===== Supplied passage =====
Tuesday 15 September 2020

When in Araku Valley

The night train from Jagdalpur town (Chattisgarh) brought me safely to Araku Valley (Andhra Pradesh). The solo traveller on a hopping spree from one state to another…LOL!

Araku Valley Railway Station
Araku Valley Railway Station

It was dark and extremely chilly. To make matters worse it was an ungodly hour. I knew there was dormitory facility at the railway station. The station master room was open. I knocked and entered the room. Upon enquiry about availability of dormitory rooms, I learnt from the station master that dormitory rooms are only for men. I was dejected. My next course of action was to ask for availability of single rooms. The station master informed me the only single room has already been booked. Sad news for me!!! With nothing else to do at that ungodly hour, I made up my mind to spend a few hours at the waiting room of the small railway station. The cold night slowly gave way to a foggy morning. Everything was enveloped by the dense fog. As visibility improved I emerged from the waiting room. I walked on the main road looking for a hotel. After some searching, I found a good hotel at a reasonable price.

a foggy street in Araku Valley

WHAT DO YOU DO WHEN YOU ARE IN ARAKU VALLEY?

That’s a good question. Read on to find out what I did on the first and third day of my stay. 

Araku Valley is a small hill station nestled in the Eastern Ghats. The place is mostly inhabited by different tribal groups. It is blessed with enchanting natural landscape, cascading waterfalls, gurgling streams, lush green landscape, sprawling coffee plantations, and good weather. Hence it is often referred to as the “Ooty of Andhra Pradesh”. It is a quick weekend getaway for locals from nearby towns. So expect weekends to be extremely crowded. If you are one of those who do not like crowds then avoid coming on weekends and holidays.

TRIBAL MUSEUM

Tribal Museum in Araku Valley
entrance gate of Tribal Museum

The Tribal Museum is right at the centre of the small town. I bought the entrance ticket and entered through the huge gate. The museum complex and the museum grounds showcases numerous artefacts from tribal life of Eastern Ghats. It is an ideal place to learn and acquire information about tribal culture and their lifestyle. The museum complex is well-equipped with informative sign boards to aid the visitors. The main museum building is a circular shaped two-storey structure. You will be greeted by life-sized clay models of tribal men and women engaged in variety of activities. Traditional ornaments are on display as well. These ornaments were indeed interesting.
===== Given data =====
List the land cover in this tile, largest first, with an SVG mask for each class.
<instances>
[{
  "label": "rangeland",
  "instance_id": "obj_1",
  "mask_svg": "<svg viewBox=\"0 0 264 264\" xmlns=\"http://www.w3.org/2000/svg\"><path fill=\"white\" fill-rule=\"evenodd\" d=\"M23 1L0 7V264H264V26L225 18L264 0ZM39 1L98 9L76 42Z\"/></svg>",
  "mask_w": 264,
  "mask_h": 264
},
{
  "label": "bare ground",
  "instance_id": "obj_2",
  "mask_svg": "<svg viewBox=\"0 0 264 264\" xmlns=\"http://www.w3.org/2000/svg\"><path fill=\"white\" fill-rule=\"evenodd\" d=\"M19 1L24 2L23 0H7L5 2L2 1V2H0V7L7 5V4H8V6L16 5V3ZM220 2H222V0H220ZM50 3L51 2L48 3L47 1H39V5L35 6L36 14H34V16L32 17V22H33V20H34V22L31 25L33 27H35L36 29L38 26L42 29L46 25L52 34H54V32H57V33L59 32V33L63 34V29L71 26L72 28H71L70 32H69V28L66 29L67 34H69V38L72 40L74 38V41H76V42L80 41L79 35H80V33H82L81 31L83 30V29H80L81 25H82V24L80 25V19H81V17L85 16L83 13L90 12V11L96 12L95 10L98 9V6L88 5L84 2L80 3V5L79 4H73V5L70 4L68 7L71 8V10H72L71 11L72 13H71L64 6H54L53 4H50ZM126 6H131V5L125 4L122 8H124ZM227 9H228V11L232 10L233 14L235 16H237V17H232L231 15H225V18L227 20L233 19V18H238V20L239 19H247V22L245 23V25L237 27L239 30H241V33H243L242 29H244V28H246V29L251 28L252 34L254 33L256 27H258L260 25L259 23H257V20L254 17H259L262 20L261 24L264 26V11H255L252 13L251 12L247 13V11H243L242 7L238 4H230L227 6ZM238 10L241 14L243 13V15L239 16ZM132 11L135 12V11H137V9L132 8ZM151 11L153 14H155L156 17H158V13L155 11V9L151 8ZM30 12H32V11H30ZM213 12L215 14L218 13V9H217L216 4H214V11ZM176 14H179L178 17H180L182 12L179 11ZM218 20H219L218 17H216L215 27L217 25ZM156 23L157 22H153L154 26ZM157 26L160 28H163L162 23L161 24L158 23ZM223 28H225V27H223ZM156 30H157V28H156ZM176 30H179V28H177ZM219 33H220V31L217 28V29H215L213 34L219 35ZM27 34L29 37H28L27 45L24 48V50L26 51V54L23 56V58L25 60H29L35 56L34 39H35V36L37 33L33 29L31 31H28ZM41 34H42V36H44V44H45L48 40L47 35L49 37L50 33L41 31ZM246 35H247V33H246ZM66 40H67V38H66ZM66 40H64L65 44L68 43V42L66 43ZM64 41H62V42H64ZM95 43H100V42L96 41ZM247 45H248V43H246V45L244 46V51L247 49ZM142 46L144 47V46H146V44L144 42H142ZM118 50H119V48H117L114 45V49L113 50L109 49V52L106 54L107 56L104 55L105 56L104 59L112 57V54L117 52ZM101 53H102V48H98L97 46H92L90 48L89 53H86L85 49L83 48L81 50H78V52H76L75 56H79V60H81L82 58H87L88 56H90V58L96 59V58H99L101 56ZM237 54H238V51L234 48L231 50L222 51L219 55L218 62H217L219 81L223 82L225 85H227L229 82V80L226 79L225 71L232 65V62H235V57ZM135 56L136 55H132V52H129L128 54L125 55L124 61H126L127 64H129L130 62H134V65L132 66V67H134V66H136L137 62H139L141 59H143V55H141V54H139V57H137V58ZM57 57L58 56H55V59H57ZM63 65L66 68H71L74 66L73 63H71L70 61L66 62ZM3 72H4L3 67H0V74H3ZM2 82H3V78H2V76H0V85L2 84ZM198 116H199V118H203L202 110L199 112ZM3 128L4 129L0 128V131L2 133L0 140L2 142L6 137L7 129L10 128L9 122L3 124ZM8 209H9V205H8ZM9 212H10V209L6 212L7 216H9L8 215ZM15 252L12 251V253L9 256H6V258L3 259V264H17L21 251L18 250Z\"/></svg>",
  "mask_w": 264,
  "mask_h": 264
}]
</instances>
=====
===== Given data =====
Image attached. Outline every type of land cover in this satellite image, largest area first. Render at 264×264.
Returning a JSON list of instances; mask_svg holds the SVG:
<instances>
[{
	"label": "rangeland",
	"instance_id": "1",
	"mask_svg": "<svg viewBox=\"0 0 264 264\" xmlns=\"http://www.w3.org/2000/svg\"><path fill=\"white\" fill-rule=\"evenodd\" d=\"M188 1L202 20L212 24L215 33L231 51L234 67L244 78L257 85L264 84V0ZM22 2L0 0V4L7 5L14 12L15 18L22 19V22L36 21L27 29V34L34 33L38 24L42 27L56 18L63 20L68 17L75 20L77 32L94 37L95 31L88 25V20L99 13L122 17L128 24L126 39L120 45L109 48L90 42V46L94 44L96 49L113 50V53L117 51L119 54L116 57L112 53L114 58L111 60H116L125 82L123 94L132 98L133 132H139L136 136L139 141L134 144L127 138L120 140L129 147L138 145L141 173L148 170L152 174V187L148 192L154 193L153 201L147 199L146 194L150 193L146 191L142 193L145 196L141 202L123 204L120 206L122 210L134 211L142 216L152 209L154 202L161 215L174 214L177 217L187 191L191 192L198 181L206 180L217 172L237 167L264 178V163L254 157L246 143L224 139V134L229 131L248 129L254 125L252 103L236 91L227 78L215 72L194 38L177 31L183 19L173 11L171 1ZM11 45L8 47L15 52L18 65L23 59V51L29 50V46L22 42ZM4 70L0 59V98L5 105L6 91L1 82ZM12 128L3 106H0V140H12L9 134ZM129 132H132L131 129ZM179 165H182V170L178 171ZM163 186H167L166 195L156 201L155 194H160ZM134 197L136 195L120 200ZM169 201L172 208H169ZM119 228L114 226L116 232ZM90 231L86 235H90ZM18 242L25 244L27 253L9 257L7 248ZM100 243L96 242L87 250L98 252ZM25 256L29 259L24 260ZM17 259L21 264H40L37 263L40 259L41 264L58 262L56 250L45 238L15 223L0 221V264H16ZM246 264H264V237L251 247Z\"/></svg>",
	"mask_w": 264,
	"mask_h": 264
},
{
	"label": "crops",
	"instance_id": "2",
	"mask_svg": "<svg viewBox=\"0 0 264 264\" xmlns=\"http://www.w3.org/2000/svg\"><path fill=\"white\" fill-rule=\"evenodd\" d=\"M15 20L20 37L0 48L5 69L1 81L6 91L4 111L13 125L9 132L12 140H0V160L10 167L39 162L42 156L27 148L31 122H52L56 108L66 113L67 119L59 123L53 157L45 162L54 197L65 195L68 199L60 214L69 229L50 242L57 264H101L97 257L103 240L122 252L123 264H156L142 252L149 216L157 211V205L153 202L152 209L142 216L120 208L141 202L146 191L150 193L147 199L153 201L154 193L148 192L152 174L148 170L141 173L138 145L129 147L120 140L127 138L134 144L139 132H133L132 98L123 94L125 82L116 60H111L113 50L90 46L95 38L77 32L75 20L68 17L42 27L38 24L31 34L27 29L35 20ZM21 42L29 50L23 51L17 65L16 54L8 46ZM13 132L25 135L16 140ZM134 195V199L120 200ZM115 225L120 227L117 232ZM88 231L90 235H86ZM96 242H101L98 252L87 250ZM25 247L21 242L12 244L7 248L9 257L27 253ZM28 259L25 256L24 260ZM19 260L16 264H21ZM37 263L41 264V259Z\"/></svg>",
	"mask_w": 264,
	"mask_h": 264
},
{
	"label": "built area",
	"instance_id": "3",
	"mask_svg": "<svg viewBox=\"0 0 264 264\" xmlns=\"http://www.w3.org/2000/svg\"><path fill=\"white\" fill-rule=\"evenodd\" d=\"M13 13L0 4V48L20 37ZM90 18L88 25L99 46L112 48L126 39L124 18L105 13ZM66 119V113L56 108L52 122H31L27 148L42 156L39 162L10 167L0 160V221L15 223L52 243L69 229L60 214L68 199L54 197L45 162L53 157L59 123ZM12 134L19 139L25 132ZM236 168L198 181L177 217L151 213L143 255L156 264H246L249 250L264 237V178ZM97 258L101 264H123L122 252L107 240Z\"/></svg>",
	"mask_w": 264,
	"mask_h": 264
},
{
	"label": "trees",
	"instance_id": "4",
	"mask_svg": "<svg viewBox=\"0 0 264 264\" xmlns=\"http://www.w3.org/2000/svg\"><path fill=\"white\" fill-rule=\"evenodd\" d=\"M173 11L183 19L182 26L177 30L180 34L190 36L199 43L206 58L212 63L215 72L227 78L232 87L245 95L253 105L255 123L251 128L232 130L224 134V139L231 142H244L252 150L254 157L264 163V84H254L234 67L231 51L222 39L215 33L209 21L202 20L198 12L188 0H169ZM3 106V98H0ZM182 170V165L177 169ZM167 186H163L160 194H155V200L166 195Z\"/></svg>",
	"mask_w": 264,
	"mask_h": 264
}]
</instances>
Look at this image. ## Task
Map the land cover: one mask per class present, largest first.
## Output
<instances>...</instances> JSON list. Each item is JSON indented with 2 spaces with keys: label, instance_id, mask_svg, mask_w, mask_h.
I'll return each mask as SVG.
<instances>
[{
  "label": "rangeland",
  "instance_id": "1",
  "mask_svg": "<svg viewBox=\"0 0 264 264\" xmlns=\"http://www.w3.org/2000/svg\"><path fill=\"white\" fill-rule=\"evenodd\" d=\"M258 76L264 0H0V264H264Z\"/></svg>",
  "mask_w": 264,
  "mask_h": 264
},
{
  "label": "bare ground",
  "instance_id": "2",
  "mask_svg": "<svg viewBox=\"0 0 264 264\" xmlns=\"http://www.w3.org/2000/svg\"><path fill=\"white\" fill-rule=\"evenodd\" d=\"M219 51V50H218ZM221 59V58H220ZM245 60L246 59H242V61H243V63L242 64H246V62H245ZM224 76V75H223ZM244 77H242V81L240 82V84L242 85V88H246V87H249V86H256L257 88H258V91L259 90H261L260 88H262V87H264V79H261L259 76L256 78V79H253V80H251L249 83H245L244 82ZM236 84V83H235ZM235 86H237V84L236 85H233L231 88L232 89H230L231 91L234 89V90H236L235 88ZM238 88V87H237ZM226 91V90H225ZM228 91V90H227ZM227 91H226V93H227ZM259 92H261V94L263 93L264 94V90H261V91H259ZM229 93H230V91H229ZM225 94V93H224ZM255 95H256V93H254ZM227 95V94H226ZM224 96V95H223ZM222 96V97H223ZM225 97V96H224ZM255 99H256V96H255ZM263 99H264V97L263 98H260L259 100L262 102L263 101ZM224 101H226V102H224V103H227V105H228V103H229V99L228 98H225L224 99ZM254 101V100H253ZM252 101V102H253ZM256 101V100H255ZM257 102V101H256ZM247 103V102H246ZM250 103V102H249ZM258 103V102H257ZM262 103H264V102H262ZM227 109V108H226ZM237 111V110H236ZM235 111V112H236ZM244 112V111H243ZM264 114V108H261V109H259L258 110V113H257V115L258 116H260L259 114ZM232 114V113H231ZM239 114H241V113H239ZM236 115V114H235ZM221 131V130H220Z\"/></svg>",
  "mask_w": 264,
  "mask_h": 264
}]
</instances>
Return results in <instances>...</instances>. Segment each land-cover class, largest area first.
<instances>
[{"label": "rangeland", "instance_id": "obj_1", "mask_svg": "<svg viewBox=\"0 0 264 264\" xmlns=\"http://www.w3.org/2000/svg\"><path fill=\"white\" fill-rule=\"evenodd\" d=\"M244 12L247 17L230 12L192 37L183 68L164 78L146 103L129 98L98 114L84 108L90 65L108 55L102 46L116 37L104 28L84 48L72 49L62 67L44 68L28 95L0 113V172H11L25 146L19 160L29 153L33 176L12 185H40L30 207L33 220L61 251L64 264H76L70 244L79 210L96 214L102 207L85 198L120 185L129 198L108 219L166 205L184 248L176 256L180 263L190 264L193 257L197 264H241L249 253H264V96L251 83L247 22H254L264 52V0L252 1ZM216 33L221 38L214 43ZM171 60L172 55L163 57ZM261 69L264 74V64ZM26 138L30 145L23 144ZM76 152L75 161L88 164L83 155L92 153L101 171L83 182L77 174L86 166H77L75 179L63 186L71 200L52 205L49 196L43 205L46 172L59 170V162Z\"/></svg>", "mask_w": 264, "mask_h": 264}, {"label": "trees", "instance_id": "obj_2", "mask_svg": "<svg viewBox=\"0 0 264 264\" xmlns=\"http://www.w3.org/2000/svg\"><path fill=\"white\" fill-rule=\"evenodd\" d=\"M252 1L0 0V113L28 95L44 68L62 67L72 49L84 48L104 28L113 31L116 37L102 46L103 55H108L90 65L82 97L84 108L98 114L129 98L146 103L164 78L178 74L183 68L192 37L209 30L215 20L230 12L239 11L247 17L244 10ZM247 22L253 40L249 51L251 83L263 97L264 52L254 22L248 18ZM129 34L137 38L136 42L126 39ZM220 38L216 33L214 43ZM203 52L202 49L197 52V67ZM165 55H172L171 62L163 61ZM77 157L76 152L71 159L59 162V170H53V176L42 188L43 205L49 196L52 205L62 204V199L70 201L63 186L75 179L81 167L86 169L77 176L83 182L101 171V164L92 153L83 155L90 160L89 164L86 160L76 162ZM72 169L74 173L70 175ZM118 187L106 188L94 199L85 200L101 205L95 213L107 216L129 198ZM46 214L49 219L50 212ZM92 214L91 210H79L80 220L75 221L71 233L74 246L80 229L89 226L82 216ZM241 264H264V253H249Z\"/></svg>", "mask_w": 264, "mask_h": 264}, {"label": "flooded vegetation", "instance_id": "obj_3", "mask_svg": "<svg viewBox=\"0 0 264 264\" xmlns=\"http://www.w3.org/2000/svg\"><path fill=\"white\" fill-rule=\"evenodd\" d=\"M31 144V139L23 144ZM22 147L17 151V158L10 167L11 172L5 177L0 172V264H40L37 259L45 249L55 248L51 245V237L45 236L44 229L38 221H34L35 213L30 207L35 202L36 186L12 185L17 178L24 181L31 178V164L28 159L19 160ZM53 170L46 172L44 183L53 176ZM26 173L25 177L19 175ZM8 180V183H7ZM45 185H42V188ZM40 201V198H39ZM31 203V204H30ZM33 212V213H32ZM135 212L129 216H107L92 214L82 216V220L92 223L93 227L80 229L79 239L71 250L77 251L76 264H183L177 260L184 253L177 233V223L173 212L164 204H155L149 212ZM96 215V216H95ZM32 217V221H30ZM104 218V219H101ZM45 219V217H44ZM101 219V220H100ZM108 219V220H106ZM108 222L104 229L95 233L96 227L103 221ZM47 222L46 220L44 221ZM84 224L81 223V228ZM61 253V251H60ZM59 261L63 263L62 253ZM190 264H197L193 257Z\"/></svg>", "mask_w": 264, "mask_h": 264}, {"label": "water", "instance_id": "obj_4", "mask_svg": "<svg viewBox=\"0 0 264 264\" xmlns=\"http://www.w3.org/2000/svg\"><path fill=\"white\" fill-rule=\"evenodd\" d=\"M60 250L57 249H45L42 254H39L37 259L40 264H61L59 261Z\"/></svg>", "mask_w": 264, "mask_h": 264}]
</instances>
=====
===== Given data =====
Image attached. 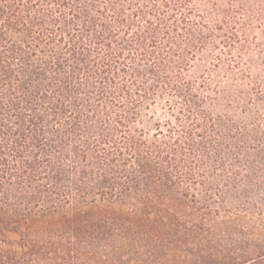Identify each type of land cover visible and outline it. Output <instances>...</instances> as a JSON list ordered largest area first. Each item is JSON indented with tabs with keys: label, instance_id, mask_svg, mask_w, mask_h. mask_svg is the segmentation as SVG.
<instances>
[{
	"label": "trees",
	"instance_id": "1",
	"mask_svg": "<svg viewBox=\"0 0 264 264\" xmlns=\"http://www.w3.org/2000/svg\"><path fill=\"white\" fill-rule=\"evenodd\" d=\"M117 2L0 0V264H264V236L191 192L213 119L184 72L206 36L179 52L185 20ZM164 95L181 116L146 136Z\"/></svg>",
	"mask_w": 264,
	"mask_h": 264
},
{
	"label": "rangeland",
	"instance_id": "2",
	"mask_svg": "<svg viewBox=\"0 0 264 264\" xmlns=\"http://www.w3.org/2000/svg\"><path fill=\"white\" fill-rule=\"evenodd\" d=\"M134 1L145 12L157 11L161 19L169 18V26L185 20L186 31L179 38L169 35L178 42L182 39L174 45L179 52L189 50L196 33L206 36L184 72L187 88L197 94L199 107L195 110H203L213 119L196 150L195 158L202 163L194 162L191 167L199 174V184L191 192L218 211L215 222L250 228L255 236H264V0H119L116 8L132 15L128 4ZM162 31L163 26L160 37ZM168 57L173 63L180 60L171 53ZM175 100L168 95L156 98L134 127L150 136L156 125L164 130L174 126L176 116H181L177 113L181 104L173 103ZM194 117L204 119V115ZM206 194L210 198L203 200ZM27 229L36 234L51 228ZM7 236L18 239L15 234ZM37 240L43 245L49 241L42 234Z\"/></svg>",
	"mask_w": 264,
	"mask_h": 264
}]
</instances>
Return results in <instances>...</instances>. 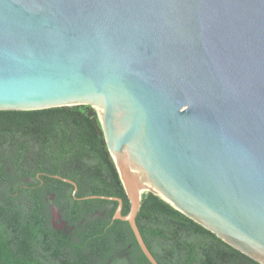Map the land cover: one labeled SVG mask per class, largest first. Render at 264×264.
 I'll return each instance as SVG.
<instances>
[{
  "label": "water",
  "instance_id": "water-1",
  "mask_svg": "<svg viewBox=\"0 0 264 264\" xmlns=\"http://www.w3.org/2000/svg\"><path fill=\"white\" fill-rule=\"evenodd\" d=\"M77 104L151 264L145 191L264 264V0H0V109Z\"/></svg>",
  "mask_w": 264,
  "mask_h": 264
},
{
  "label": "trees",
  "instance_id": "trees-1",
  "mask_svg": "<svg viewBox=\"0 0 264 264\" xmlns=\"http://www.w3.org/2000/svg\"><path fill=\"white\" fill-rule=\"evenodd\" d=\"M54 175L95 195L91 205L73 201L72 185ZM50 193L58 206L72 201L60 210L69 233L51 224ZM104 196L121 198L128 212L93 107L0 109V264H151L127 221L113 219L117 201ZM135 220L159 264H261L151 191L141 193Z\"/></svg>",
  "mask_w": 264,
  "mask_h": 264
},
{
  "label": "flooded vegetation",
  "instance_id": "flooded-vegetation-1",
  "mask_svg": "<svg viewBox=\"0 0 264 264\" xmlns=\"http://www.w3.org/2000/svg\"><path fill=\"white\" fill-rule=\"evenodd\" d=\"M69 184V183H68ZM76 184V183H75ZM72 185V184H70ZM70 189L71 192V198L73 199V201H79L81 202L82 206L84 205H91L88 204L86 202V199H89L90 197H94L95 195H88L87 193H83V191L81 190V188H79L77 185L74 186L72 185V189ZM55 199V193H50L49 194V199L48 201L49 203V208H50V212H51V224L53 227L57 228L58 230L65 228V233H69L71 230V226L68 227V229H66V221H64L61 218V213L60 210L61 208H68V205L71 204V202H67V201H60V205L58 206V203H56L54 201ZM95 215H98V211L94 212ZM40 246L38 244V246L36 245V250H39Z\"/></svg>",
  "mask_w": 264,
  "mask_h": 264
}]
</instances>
=====
_Instructions to follow_. Going back to the Araku Valley travel post, list every attraction or quality the post says Araku Valley is blessed with.

_Result for this task_.
- enchanting natural landscape
- cascading waterfalls
- gurgling streams
- lush green landscape
- sprawling coffee plantations
- good weather